No one likes turkey anyway, so make this easy masterpiece instead

Purple cauliflower looks especially dramatic
Purple cauliflower looks especially dramatic.
(Evan Sung / For The Times)

Swap a whole turkey for whole vegetables as your Thanksgiving showstopper. Use the best-looking vegetables here, ideally in a mix of colors. They’re impressive kept whole, but you can cut some into smaller pieces too for variety on the platter. You can garnish the platter with fresh herbs, such as sage and rosemary, and fresh fruit, such as concord grapes. Arrange the vegetables like a cornucopia and present them to the table, then carve them into slices and wedges, as you would a classic Thanksgiving centerpiece.

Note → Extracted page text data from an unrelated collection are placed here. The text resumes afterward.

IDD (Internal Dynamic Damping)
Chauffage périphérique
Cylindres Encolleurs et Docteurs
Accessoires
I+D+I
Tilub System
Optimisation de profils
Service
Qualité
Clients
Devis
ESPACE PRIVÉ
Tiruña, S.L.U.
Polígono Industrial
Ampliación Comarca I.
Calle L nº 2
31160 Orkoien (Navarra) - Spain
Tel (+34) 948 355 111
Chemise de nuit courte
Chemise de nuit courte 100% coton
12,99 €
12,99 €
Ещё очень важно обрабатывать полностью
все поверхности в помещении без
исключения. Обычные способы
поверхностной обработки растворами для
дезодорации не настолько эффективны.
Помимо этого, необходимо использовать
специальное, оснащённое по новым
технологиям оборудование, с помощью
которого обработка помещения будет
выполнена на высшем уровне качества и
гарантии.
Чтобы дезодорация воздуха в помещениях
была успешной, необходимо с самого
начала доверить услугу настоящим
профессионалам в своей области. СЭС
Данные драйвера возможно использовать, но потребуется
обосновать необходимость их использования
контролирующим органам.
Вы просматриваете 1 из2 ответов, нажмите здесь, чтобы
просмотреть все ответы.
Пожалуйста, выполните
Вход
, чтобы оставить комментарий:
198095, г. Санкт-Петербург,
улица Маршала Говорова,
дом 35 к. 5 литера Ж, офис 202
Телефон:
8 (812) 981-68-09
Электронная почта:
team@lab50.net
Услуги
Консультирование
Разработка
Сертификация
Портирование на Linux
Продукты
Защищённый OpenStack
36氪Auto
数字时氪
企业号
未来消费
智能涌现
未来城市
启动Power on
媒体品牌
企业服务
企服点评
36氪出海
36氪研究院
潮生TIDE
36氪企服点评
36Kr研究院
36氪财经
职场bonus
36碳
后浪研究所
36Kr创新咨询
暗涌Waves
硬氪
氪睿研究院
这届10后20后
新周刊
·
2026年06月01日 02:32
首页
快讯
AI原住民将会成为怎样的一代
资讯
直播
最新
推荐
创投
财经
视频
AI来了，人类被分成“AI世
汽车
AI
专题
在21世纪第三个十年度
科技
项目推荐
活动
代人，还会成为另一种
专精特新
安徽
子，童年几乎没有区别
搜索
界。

Here are the reasons why you should try a vegan Thanksgiving menu of classic dishes like sweet potato casserole and bread stuffing and tips that make it easy to pull off.

Slow-Roasted Winter Vegetables

2 hours, largely unattended. Serves 12.

Ingredients

  • 1 whole delicata, butternut or other winter squash
  • 2 whole celery root
  • 1 large or 2 regular whole cauliflower or romanesco broccoli
  • 6 tablespoons everyday extra-virgin olive oil
  • 1 tablespoon Poultry Seasoning
  • Kosher salt
  • Bourbon Mushroom Gravy

Instructions

  1. Position a rack in the center of the oven and heat to 350 degrees. Line a rimmed baking sheet with foil.
  2. Peel the squash, halve it lengthwise or cut into thick slices, and scoop out the seeds. Trim both ends of the celery roots and scrub very well or peel. Poke the celery root all over with a paring knife. Trim the bottoms of the cauliflower so they can sit flat.
  3. Put the vegetables on the prepared sheet and rub them all over with the oil. (An even and generous coat of oil will ensure the vegetables brown properly and attractively.) Sprinkle everything evenly with the Poultry Seasoning and generously season with salt. Rearrange them in a single layer, with the squash cut sides down. Place the pan in the oven and pour ¼ cup water onto the sheet.
  4. Bake, basting every 45 minutes, until a paring knife slides through each vegetable easily, about 1 hour for the squash, 1 ¾ hours for the cauliflower and 2 hours for the celery root. The time will range depending on the size and density of the vegetables. As each vegetable is done, carefully transfer it to a serving platter and tent with foil to keep warm. Serve with the gravy.